阅读材料:
────────────────

TextToSpeechOptions options = new TextToSpeechOptions();

// 选择不同的发音人
options.setVoice("xiaogang");  // 男声

// 调整语速（范围：-500 ~ 500）
options.setSpeed(100.0);  // 加快语速

// 调整音量（范围：0 ~ 100）
options.setVolume(80);    // 增大音量

// 选择更高采样率（音质更好，文件更大）
options.setSampleRate(24000);

TextToSpeechRequest request = new TextToSpeechRequest(
    "这是一段测试音频，用于演示不同的语音参数。",
    options
);

TextToSpeechResponse response = model.tts(request);
response.writeTo(new File("custom_voice.mp3"));

常用发音人列表

发音人	性别	风格	适用场景
xiaoyun	女	标准女声	通用场景
xiaogang	男	标准男声	通用场景
ruoxi	女	温柔女声	情感朗读
siqi	女	甜美童声	儿童内容
sijia	女	客服女声	客服场景
aida	女	新闻女声	新闻播报

注意：具体可用的发音人可能因阿里云服务更新而变化，请以阿里云官方文档为准。

────────────────

数据行:
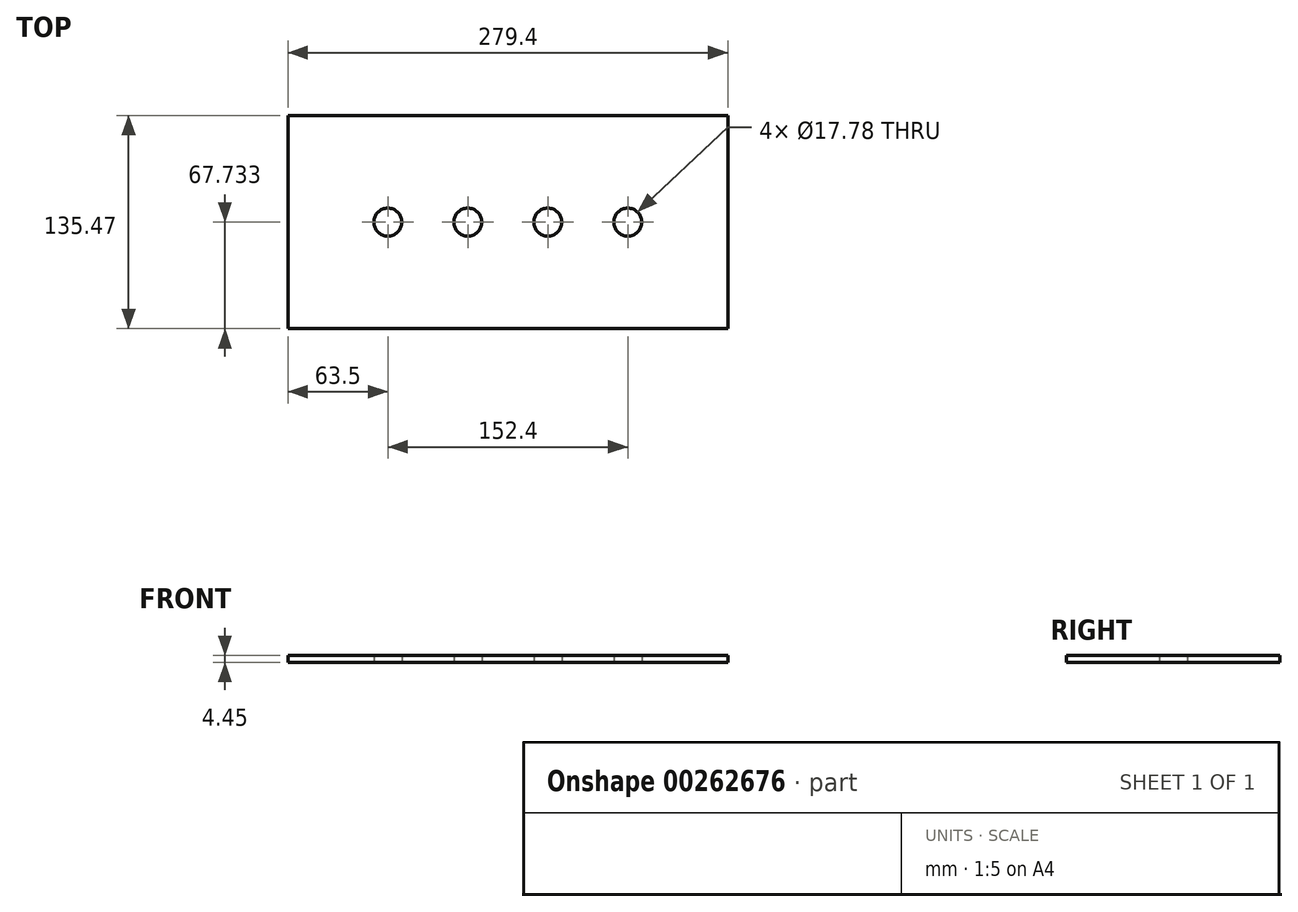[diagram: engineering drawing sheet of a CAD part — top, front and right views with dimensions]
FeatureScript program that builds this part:
annotation { "Feature Type Name" : "Feature", "Feature Type Description" : "" }
export const myFeature = defineFeature(function(context is Context, id is Id, definition is map)
    precondition{}
    {
        {
            var Q0;
            Q0=qCreatedBy(makeId("Top.planeOp"),FACE);
            var sketch = newSketch(context, id + "F0", { "sketchPlane" : qUnion([Q0])});
            skLineSegment(sketch, "E0.bottom", {"start": v(0, 0) * mm, "end": v(279.4, 0) * mm});
            skLineSegment(sketch, "E0.top", {"start": v(0, 135.47) * mm, "end": v(279.4, 135.47) * mm});
            skLineSegment(sketch, "E0.left", {"start": v(0, 0) * mm, "end": v(0, 135.47) * mm});
            skLineSegment(sketch, "E0.right", {"start": v(279.4, 0) * mm, "end": v(279.4, 135.47) * mm});
            skCircle(sketch, "E1", {"center": v(63.5, 67.73) * mm, "radius": 8.89 * mm});
            skPoint(sketch, "E1.centerSnap0", {"position": v(0, 67.73) * mm});
            skCircle(sketch, "E2", {"center": v(114.3, 67.73) * mm, "radius": 8.9 * mm});
            skCircle(sketch, "E3", {"center": v(165.1, 67.73) * mm, "radius": 8.9 * mm});
            skCircle(sketch, "E4", {"center": v(215.9, 67.73) * mm, "radius": 8.9 * mm});
            skSolve(sketch);
        }
        {
            var Q0;
            Q0=makeQuery(id+"F0.imprint","IMPRINT",FACE,{"disambiguationData":[TD([[makeQuery(id+"F0.imprint","IMPRINT",EDGE,{"derivedFrom":sQuery(id+"F0.wireOp",EDGE,"E0.bottom")}),1.0]])]});
            extrude(context, id + "F1", {"entities" : qUnion([Q0]), "depth" : 4.44 * mm});
        }
    });
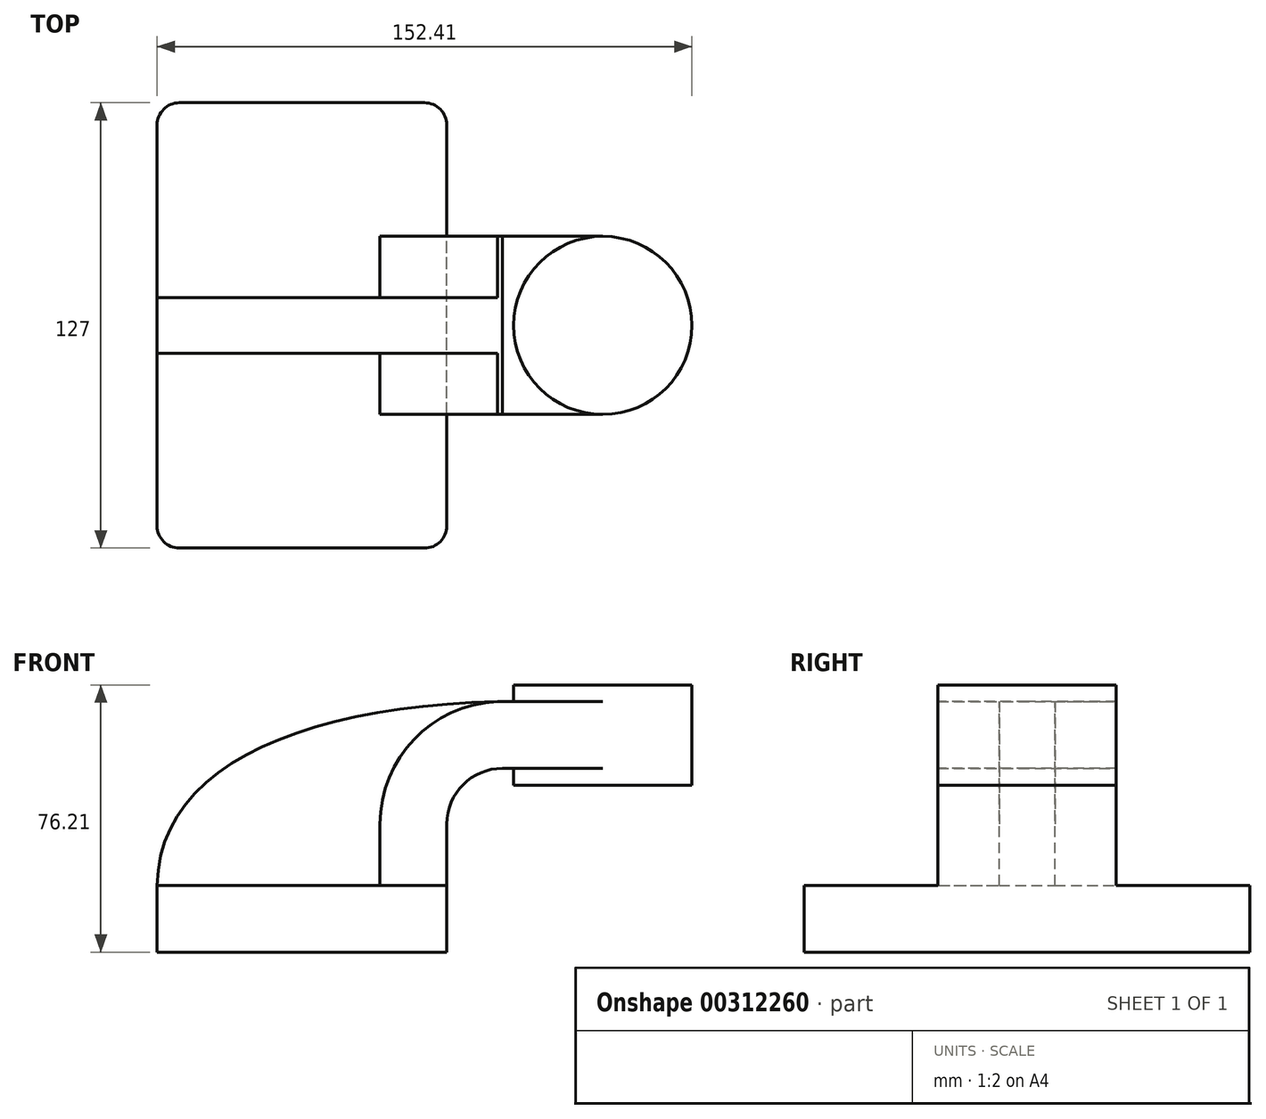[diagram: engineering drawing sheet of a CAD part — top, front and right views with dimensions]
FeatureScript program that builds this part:
annotation { "Feature Type Name" : "Feature", "Feature Type Description" : "" }
export const myFeature = defineFeature(function(context is Context, id is Id, definition is map)
    precondition{}
    {
        {
            var Q0;
            Q0=qCreatedBy(makeId("Front.planeOp"),FACE);
            var sketch = newSketch(context, id + "F0", { "sketchPlane" : qUnion([Q0])});
            skLineSegment(sketch, "E0.bottom", {"start": v(41.27, 9.53) * mm, "end": v(-41.28, 9.53) * mm});
            skLineSegment(sketch, "E0.top", {"start": v(41.28, -9.52) * mm, "end": v(-41.27, -9.52) * mm});
            skLineSegment(sketch, "E0.left", {"start": v(41.28, 9.53) * mm, "end": v(41.28, -9.52) * mm});
            skLineSegment(sketch, "E0.right", {"start": v(-41.28, 9.53) * mm, "end": v(-41.27, -9.52) * mm});
            skPoint(sketch, "E0.middle", {"position": v(0, 0) * mm});
            skLineSegment(sketch, "E1.bottom", {"start": v(60.33, 66.68) * mm, "end": v(111.13, 66.68) * mm});
            skLineSegment(sketch, "E1.top", {"start": v(60.33, 38.1) * mm, "end": v(111.13, 38.1) * mm});
            skLineSegment(sketch, "E1.left", {"start": v(60.33, 66.68) * mm, "end": v(60.33, 38.1) * mm});
            skLineSegment(sketch, "E1.right", {"start": v(111.13, 66.68) * mm, "end": v(111.13, 38.1) * mm});
            skPoint(sketch, "E1.middle", {"position": v(85.73, 52.39) * mm});
            skLineSegment(sketch, "E2", {"start": v(41.27, 9.53) * mm, "end": v(41.27, 27) * mm});
            skArc(sketch, "E3", {"start": v(41.27, 27) * mm, "mid": v(45.92, 38.23) * mm, "end": v(57.15, 42.88) * mm});
            skLineSegment(sketch, "E4", {"start": v(57.15, 42.88) * mm, "end": v(85.73, 42.88) * mm});
            skLineSegment(sketch, "E5", {"start": v(85.73, 52.39) * mm, "end": v(85.72, 66.68) * mm});
            skLineSegment(sketch, "E6", {"start": v(85.72, 66.68) * mm, "end": v(85.73, 52.39) * mm});
            skLineSegment(sketch, "E7", {"start": v(85.73, 38.1) * mm, "end": v(85.73, 52.39) * mm});
            skLineSegment(sketch, "E8.0", {"start": v(57.15, 61.93) * mm, "end": v(111.12, 61.93) * mm});
            skArc(sketch, "E8.1", {"start": v(22.23, 27) * mm, "mid": v(32.45, 51.7) * mm, "end": v(57.15, 61.93) * mm});
            skLineSegment(sketch, "E8.2", {"start": v(22.22, 9.53) * mm, "end": v(22.22, 27) * mm});
            skFitSpline(sketch, "E9", {"points": [v(-41.28, 9.53) * mm, v(57.15, 61.93) * mm], "startDerivative": vector(1.68, 102.06) * mm, "endDerivative": vector(171.45, 3.18) * mm});
            skSolve(sketch);
        }
        {
            var Q0;
            Q0=makeQuery(id+"F0.imprint","IMPRINT",FACE,{"disambiguationData":[TD([[makeQuery(id+"F0.imprint","IMPRINT",EDGE,{"derivedFrom":sQuery(id+"F0.wireOp",EDGE,"E0.top")}),-1.0]])]});
            extrude(context, id + "F1", {"entities" : qUnion([Q0]), "endBound" : BoundingType.SYMMETRIC, "depth" : 127 * mm});
        }
        {
            var Q0;
            {var subQ0=sQuery(id+"F0.wireOp",EDGE,"E2");Q0=makeQuery(id+"F0.imprint","IMPRINT",FACE,{"disambiguationData":[TD([[makeQuery(id+"F0.imprint","IMPRINT",EDGE,{"derivedFrom":subQ0}),1.0]])]});}
            extrude(context, id + "F2", {"entities" : qUnion([Q0]), "operationType" : NewBodyOperationType.ADD, "endBound" : BoundingType.SYMMETRIC, "depth" : 50.8 * mm});
        }
        {
            var Q0;
            {var subQ5=sQuery(id+"F0.wireOp",EDGE,"E8.0");var subQ6=sQuery(id+"F0.wireOp",EDGE,"E1.left");var subQ7=makeQuery(id+"F0.imprint","INTERSECT",VERTEX,{"derivedFrom":[subQ6,subQ5]});Q0=makeQuery(id+"F0.imprint","IMPRINT",FACE,{"disambiguationData":[TD([[makeQuery(id+"F0.imprint","IMPRINT",EDGE,{"disambiguationData":[TD([[subQ7,-1.0]])],"derivedFrom":subQ6}),1.0]])]});}
            extrude(context, id + "F3", {"entities" : qUnion([Q0]), "operationType" : NewBodyOperationType.ADD, "endBound" : BoundingType.SYMMETRIC, "depth" : 50.8 * mm});
        }
        {
            var Q0;
            {var subQ3=sQuery(id+"F0.wireOp",EDGE,"E8.2");Q0=makeQuery(id+"F0.imprint","IMPRINT",FACE,{"disambiguationData":[TD([[makeQuery(id+"F0.imprint","IMPRINT",EDGE,{"derivedFrom":subQ3}),1.0]])]});}
            extrude(context, id + "F4", {"entities" : qUnion([Q0]), "operationType" : NewBodyOperationType.ADD, "endBound" : BoundingType.SYMMETRIC, "depth" : 15.88 * mm});
        }
        {
            var Q0;
            {var subQ2=sQuery(id+"F0.wireOp",EDGE,"E1.top");var subQ8=sQuery(id+"F0.wireOp",EDGE,"E1.right");var subQ9=makeQuery(id+"F0.imprint","INTERSECT",VERTEX,{"derivedFrom":[subQ2,subQ8]});Q0=makeQuery(id+"F0.imprint","IMPRINT",FACE,{"disambiguationData":[TD([[makeQuery(id+"F0.imprint","IMPRINT",EDGE,{"disambiguationData":[TD([[subQ9,1.0]])],"derivedFrom":subQ2}),1.0]])]});}
            var Q1;
            {var subQ0=sQuery(id+"F0.wireOp",EDGE,"E1.right");var subQ1=sQuery(id+"F0.wireOp",EDGE,"E1.bottom");var subQ2=makeQuery(id+"F0.imprint","INTERSECT",VERTEX,{"derivedFrom":[subQ1,subQ0]});Q1=makeQuery(id+"F0.imprint","IMPRINT",FACE,{"disambiguationData":[TD([[makeQuery(id+"F0.imprint","IMPRINT",EDGE,{"disambiguationData":[TD([[subQ2,1.0]])],"derivedFrom":subQ1}),-1.0]])]});}
            var Q2;
            Q2=sQuery(id+"F0.wireOp",EDGE,"E7");
            revolve(context, id + "F5", {"operationType" : NewBodyOperationType.ADD, "entities" : qUnion([Q0, Q1]), "axis" : qUnion([Q2]), "revolveType" : RevolveType.FULL});
        }
        {
            var Q0;
            Q0=makeQuery(id+"F1.opExtrude","CAP_EDGE",EDGE,{"disambiguationData":[OSD([sQuery(id+"F0.wireOp",EDGE,"E0.right")])],"isStart":true});
            var Q1;
            Q1=makeQuery(id+"F1.opExtrude","CAP_EDGE",EDGE,{"disambiguationData":[OSD([sQuery(id+"F0.wireOp",EDGE,"E0.right")])],"isStart":false});
            var Q2;
            Q2=makeQuery(id+"F1.opExtrude","CAP_EDGE",EDGE,{"disambiguationData":[OSD([sQuery(id+"F0.wireOp",EDGE,"E0.left")])],"isStart":false});
            var Q3;
            Q3=makeQuery(id+"F1.opExtrude","CAP_EDGE",EDGE,{"disambiguationData":[OSD([sQuery(id+"F0.wireOp",EDGE,"E0.left")])],"isStart":true});
            fillet(context, id + "F6", {"entities" : qUnion([Q0, Q1, Q2, Q3]), "radius" : 6.35 * mm, "tangentPropagation" : true, "allowEdgeOverflow" : false});
        }
    });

────────────────

任务要求:
**A)** 把语音合成示例中从"TextToSpeechResponse response = model.tts(request);"到"注意：具体可用的发音人可能因阿里云服务更新而变化，请以阿里云官方文档为准。"的这一段逐字重抄一遍。
**B)** 在语音合成示例里，音量的调整范围是多少？

逐题答案:
**A)**
TextToSpeechResponse response = model.tts(request);
response.writeTo(new File("custom_voice.mp3"));

常用发音人列表

发音人	性别	风格	适用场景
xiaoyun	女	标准女声	通用场景
xiaogang	男	标准男声	通用场景
ruoxi	女	温柔女声	情感朗读
siqi	女	甜美童声	儿童内容
sijia	女	客服女声	客服场景
aida	女	新闻女声	新闻播报

注意：具体可用的发音人可能因阿里云服务更新而变化，请以阿里云官方文档为准。

**B)** 0 ~ 100